**** Material provided

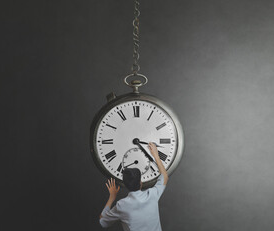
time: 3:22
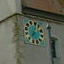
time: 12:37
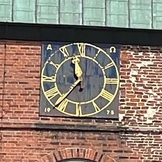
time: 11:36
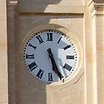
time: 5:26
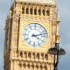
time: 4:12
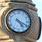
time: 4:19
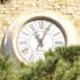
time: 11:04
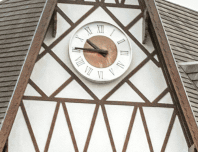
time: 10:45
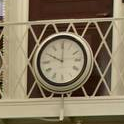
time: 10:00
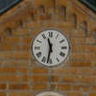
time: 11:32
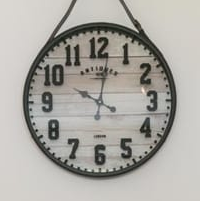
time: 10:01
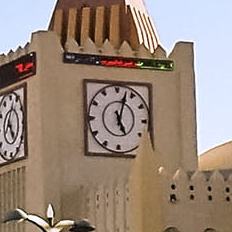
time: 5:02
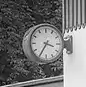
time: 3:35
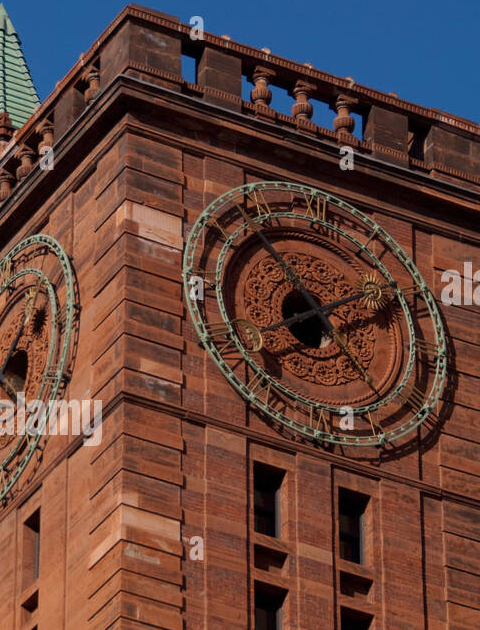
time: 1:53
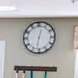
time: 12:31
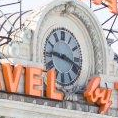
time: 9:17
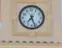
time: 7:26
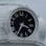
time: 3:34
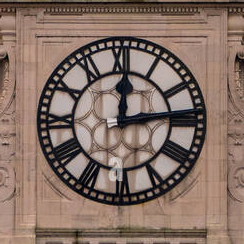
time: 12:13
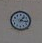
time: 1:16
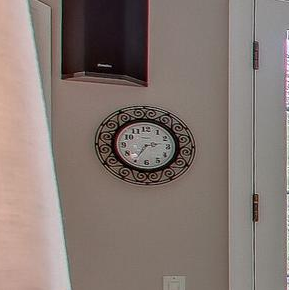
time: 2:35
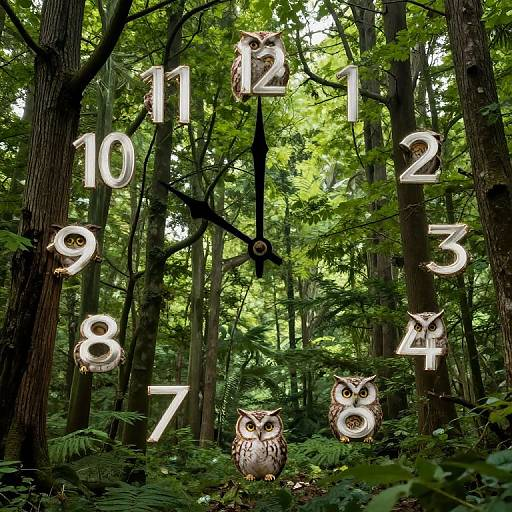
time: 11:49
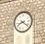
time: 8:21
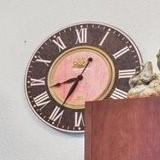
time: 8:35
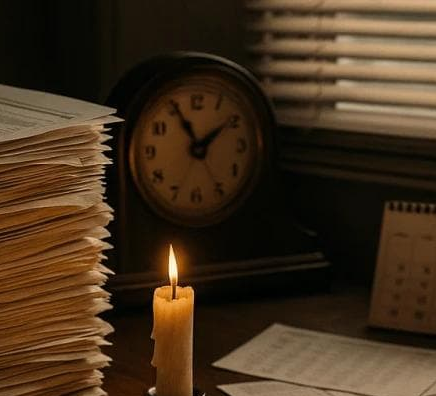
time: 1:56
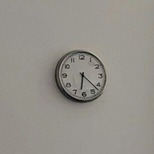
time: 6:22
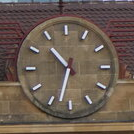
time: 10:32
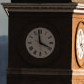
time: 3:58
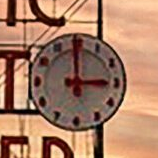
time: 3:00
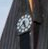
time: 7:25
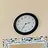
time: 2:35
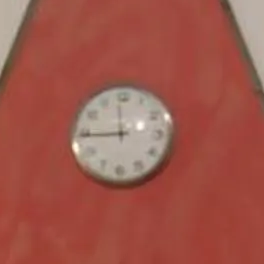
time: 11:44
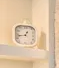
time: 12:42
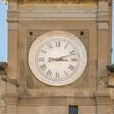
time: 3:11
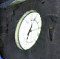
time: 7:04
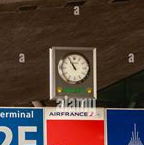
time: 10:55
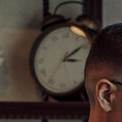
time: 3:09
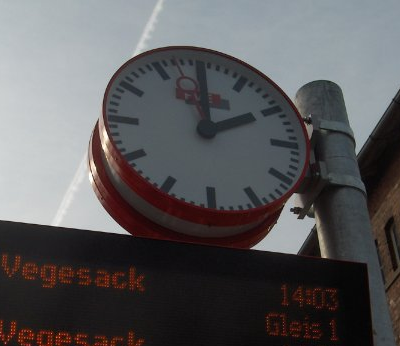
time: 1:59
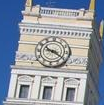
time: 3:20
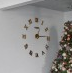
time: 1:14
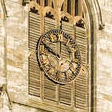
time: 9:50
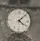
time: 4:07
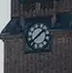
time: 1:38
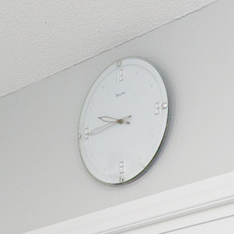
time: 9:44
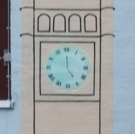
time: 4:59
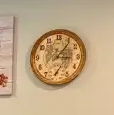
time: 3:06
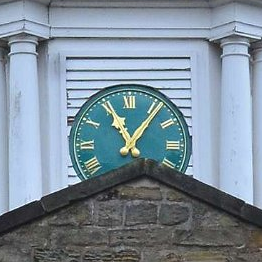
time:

********

Exercise task: Pull out the lines above word for word, keeping every time line and leaving out the pictures.

Task answer:
time: 3:22
time: 12:37
time: 11:36
time: 5:26
time: 4:12
time: 4:19
time: 11:04
time: 10:45
time: 10:00
time: 11:32
time: 10:01
time: 5:02
time: 3:35
time: 1:53
time: 12:31
time: 9:17
time: 7:26
time: 3:34
time: 12:13
time: 1:16
time: 2:35
time: 11:49
time: 8:21
time: 8:35
time: 1:56
time: 6:22
time: 10:32
time: 3:58
time: 3:00
time: 7:25
time: 2:35
time: 11:44
time: 12:42
time: 3:11
time: 7:04
time: 10:55
time: 3:09
time: 1:59
time: 3:20
time: 1:14
time: 9:50
time: 4:07
time: 1:38
time: 9:44
time: 4:59
time: 3:06
time:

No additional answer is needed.